Die anfängliche Wut, die ich fühlte, legte sich schließlich als greifbare Traurigkeit. Es war das ständige Beschimpfen einer biracialen Frau in der Öffentlichkeit – und die Enthüllung, dass ihre Schwiegerfamilie durch die Pigmentierung ihres nächsten Erben in Panik geriet –, die mir wirklich das Herz erschütterte. Dies ist der öffentliche Rassismus, an den ich mich gewöhnt habe – verdeckt und verschleiert, aber sehr deutlich vorhanden und oft als faire Kritik entschuldigt. Diese „faire“ Kritik ist auf Twitter passabel und in gedruckter Form passabel, solange Sie nicht die Farbe der Frau erwähnen, die Sie in Stücke reißen, solange Sie nicht das N-Wort sagen. Sie können sie zur Unterwerfung zwingen, ihre einzige Macht ist die Flucht, solange Sie ihre spezifische Abstammung nicht kommentieren.
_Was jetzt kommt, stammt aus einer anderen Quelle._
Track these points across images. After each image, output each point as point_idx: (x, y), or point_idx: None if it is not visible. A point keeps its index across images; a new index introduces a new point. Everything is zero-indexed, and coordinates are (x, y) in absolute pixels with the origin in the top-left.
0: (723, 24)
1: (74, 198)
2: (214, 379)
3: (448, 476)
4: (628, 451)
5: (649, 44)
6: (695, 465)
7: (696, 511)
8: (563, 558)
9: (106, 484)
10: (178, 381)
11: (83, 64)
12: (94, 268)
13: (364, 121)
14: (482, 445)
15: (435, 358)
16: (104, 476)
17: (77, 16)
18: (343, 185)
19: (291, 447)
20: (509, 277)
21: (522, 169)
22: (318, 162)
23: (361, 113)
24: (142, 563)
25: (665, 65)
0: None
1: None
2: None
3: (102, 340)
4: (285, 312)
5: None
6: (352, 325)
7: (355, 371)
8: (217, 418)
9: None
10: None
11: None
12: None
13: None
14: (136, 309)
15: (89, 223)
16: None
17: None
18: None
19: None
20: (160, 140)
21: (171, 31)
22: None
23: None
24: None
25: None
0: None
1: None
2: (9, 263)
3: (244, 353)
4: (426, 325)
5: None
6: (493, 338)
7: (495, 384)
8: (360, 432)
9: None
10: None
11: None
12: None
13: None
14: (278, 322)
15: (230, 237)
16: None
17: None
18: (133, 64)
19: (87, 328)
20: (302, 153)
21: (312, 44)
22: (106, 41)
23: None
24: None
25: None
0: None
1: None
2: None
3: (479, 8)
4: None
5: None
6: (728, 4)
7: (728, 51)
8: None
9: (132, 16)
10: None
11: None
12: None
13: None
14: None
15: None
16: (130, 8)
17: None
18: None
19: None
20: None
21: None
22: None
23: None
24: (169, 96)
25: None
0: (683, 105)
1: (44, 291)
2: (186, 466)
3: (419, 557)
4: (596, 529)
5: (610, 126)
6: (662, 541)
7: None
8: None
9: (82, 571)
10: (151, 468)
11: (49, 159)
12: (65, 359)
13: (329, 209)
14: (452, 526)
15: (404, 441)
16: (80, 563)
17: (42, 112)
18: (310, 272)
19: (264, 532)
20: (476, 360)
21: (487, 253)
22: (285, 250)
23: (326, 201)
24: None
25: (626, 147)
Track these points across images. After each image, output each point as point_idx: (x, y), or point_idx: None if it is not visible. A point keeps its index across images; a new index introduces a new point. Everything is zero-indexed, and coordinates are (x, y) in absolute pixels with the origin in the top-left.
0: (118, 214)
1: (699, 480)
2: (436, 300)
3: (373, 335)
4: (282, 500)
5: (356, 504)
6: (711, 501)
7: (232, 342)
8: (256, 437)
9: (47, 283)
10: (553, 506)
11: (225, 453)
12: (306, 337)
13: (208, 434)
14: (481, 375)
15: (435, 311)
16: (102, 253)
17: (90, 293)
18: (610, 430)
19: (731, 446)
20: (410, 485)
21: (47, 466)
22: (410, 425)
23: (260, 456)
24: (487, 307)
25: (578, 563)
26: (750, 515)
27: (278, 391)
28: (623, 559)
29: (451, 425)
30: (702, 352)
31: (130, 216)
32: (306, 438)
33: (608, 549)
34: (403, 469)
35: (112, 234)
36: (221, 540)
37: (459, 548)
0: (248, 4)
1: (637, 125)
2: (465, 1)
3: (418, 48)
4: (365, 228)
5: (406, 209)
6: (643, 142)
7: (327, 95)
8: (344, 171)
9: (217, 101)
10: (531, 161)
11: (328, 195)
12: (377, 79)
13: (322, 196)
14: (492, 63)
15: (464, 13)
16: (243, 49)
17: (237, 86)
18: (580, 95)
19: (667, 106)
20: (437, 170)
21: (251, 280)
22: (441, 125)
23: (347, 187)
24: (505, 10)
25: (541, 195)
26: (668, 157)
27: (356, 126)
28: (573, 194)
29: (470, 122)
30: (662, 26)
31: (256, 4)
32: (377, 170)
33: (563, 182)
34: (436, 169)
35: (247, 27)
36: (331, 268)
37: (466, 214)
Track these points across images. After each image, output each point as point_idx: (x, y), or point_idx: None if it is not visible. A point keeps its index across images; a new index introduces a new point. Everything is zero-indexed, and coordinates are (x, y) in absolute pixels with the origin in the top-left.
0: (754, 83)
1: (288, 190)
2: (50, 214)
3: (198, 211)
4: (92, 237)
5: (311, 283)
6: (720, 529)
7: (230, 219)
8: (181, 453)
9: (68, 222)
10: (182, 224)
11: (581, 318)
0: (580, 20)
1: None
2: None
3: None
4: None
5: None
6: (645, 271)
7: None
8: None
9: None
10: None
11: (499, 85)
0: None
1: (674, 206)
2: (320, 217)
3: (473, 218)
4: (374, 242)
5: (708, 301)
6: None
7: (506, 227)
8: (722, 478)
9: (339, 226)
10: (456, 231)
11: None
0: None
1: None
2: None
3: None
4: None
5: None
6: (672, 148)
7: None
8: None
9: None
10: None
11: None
Es ist die plausible Leugnung von Rassismus („Ich habe keine rassistischen Worte verwendet, Euer Ehren“), die mich unglücklich macht. Millionen von uns können die rassistischen Untertöne in der Markle-Geschichte sehen, das greifbare Vorurteil schaut uns direkt ins Gesicht, aber es wird auf der ganzen Linie geleugnet. Ich habe die sinkende Erkenntnis, dass es eine Welt außerhalb unserer Blase gibt, die den Erfolg der Schwarzen nicht ertragen kann, sie nicht ganz gedeihen lassen kann. Egal wie weit wir klettern (um Himmels willen einen Prinzen heiraten!), wir haben immer noch Arbeit vor uns. Ist es so lange her, dass uns Meghans Mutter bei der Hochzeit ihrer Tochter eine Lektion in stiller Würde erteilt hat? Wie wurde daraus so schnell alte Geschichte?

Ich dachte, die Unruhen und Proteste des letzten Sommers haben uns alle weise gemacht, dass sie eine Lernerfahrung waren, wie Oprah selbst es ausdrücken würde. Hatten wir nicht alle verstanden, dass Rassismus kein aktiver Hass ist, sondern eher eine unsichtbare Flut, durch die alle waten und einige von uns zurückhalten? Ich möchte, dass Großbritannien besser ist. Ich bin mir nicht sicher, wohin wir von hier aus gehen.